Using the information>
(1) Answer these from the statements on a fairer future:
(a) Which institute employs Chemuku Wekesa as a research scientist?
(b) At which university is Margaret Waithera Mwaura a student?
(c) Which organization has Lina Villa as its executive director?
(2) Write out a passage from the statements on a fairer future word for word, starting with "If we are to" and going on through "resource management systems.".

Document segment>
——————

Gladys Kalema-Zikusoka, founder and CEO, Conservation Through Public Health


A fairer future means equity - with community enterprises supported in the economy, good governance with civil society having a real voice in national development – and justice, where Caribbean islands are supported to adapt to climate change impacts caused by others.

Nicole Leotaud, executive director, Caribbean Natural Resources Institute


A fair future is possible if global leadership seriously commits to achieving climate justice that is gender sensitive and poor-centric. Global leadership must manifest their commitment to gender and climate justice that will transform the world moving it towards a new world.

Farah Kabir, country director, ActionAid; and member of the Least Developed Countries Independent Expert Group


If we are to achieve a fairer future we must 'power-up' smallholders to produce enough quality food for their families and communities. That means investments that promote sustainable agriculture, help farmers adapt to climate change, and, most importantly, keep the needs and priorities of smallholders central.

Chemuku Wekesa, research scientist, Kenya Forestry Research Institute


A fairer future would be one in which our opportunities in life were not determined by the place and situation in which we were born and raised.

Dr Julio A Berdegué, RIMISP Centro Latinoamericano para el Desarrollo Rural


A fair future would be one in which indigenous knowledge, resources and sustainable living traditions are given the most respect, and are not considered mere inputs to sectors such as agriculture, health or natural resource management systems.

Reetu Sogani, Lok Chetna Manch


When it comes to development, everyone has a role to play, no matter how small. A society that promotes equal opportunity – especially through education for all regardless of gender, creed and race – is aiming for a fairer future.

Margaret Waithera Mwaura, student, University of Nairobi


A fairer world is one where individuals and organisations act, not out of the fear of being accused, marginalised, penalised or raided, but out of the realisation that the future of all peoples, economies and ecosystems are fundamentally intertwined.

Lina Villa, executive director, Alliance for Responsible Mining


In the post-2015 era we have a unique opportunity to integrate human development and environmental sustainability. In doing so, we must consider each country in the context of its national development objectives, addressing both short- and long-term imperatives.

Youba Sokona, special advisor on sustainable development, the South Centre; and member of the Least Developed Countries Independent Expert Group


A fairer future would be the opportunity for all peoples to live in a healthy, risk-free and food-secure world, in which there is equity in access to nature's resources and quality social services.

——————

Saved entries>

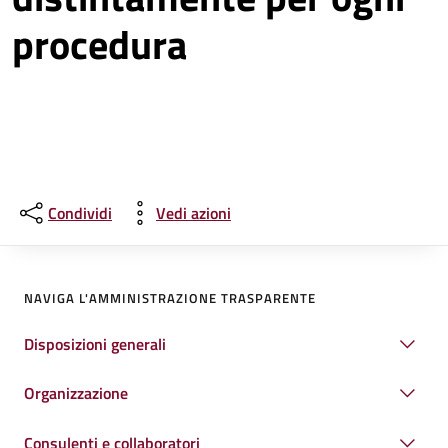
procedura
Condividi
Vedi azioni
NAVIGA L'AMMINISTRAZIONE TRASPARENTE
Disposizioni generali
Organizzazione
Consulenti e collaboratori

——————

Responses by item number>
(1)
(a) Kenya Forestry Research Institute
(b) University of Nairobi
(c) Alliance for Responsible Mining

(2)
If we are to achieve a fairer future we must 'power-up' smallholders to produce enough quality food for their families and communities. That means investments that promote sustainable agriculture, help farmers adapt to climate change, and, most importantly, keep the needs and priorities of smallholders central.

Chemuku Wekesa, research scientist, Kenya Forestry Research Institute


A fairer future would be one in which our opportunities in life were not determined by the place and situation in which we were born and raised.

Dr Julio A Berdegué, RIMISP Centro Latinoamericano para el Desarrollo Rural


A fair future would be one in which indigenous knowledge, resources and sustainable living traditions are given the most respect, and are not considered mere inputs to sectors such as agriculture, health or natural resource management systems.